Introduction
The development of text embeddings has been instrumental in advancing the field of natural language processing. These embeddings represent text as low-dimensional vectors, facilitating efficient retrieval and matching between texts, which are widely applicable in retrieval, clustering, and classification tasks. Although pre-trained LLMs such as BERT and GPT are capable of producing transferable text representations, they are suboptimal for single-vector embedding tasks. The paper introduces a new approach for generating high-quality text embeddings through contrastive pre-training with weak supervision.

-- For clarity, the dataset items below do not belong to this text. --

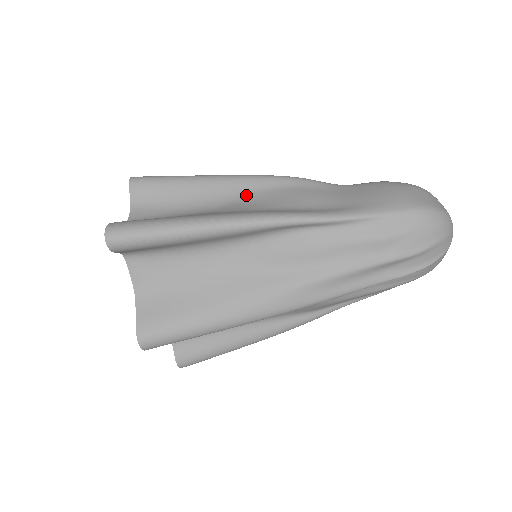
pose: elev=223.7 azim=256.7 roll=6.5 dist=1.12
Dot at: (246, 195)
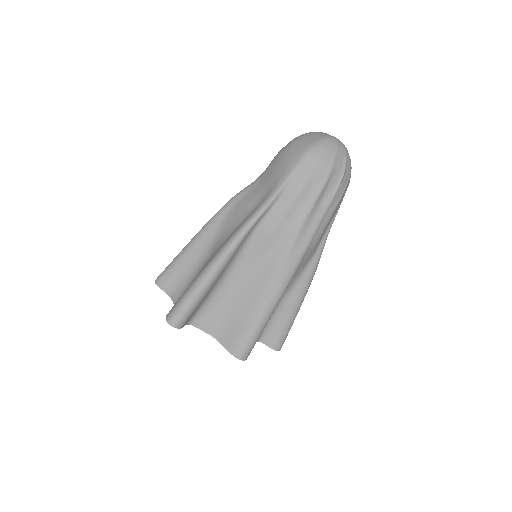
Dot at: (217, 234)
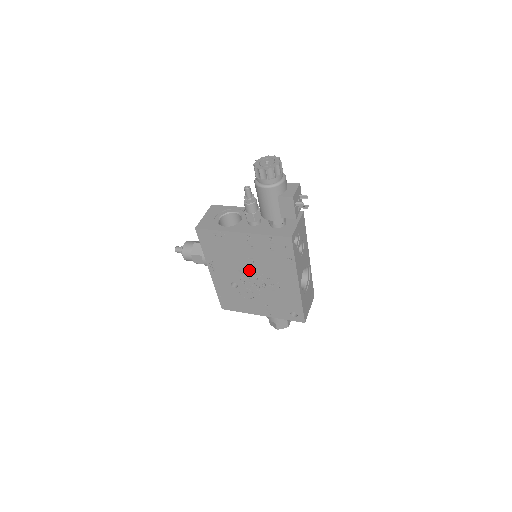
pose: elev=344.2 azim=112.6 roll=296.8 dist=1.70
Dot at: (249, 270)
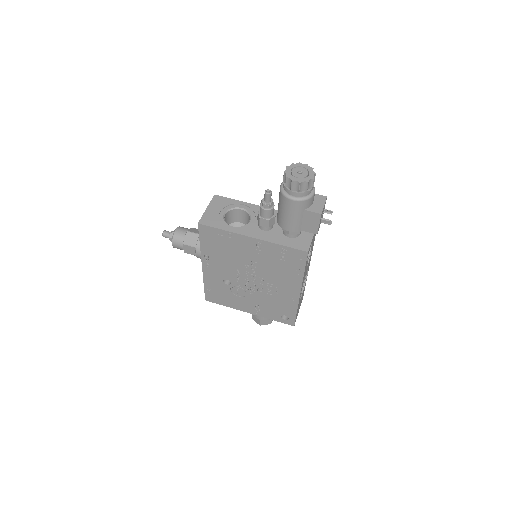
Dot at: (249, 272)
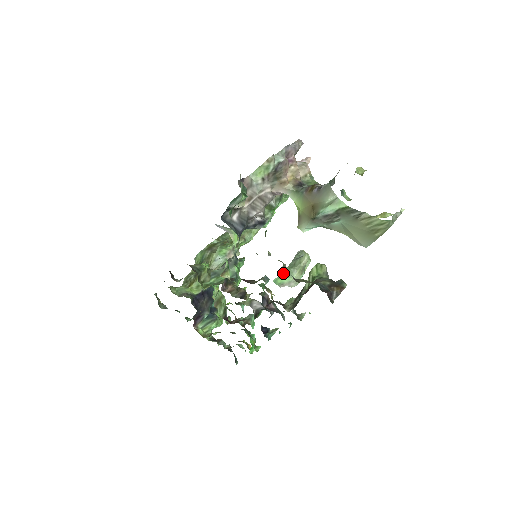
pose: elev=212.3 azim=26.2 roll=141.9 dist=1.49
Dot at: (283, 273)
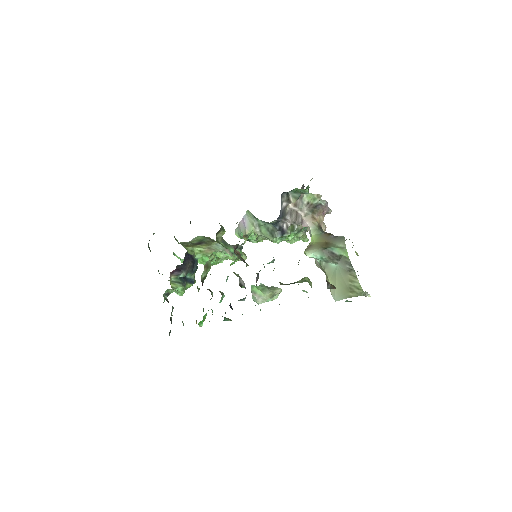
Dot at: (260, 286)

Data Curation and Methodology
The cornerstone of this approach is the dataset, termed CCPairs—a curated collection of large-scale text pairs, which have been extracted from semi-structured web sources and filtered for quality using a consistency-based approach. This dataset enables contrastive learning, where the model distinguishes between relevant text pairs and numerous irrelevant counterparts within a large batch of examples. By leveraging weak supervision from heterogeneous sources like CommunityQA, Common Crawl, and scientific papers, the model, E5, is trained contrastively using in-batch negatives.
Model Performance
E5's performance is rigorously evaluated on the BEIR and MTEB benchmarks. Remarkably, without relying on any labeled data, E5 outperforms the strong BM25 baseline on the BEIR zero-shot retrieval benchmark. When fine-tuned with labeled data, its effectiveness further escalates, surpassing other embedding models with significantly more parameters. The fine-tuning method involves a blend of datasets that impart human knowledge into the model, refining its capacity for superior text embedding tasks.
Applications and Analysis
The core contribution, the E5 model, exhibits versatility and efficiency, catering to tasks demanding single-vector text representations. It is beneficial for zero-shot retrieval, few-shot and zero-shot text classification, semantic textual similarity, and text clustering. In summary, E5 sets a new precedent for general-purpose text embeddings, suitable for a vast array of applications and demonstrating empirical gains despite having fewer parameters compared to some of the larger models available. However, questions surrounding the ability to achieve state-of-the-art embeddings solely from self-supervision remain open for exploration.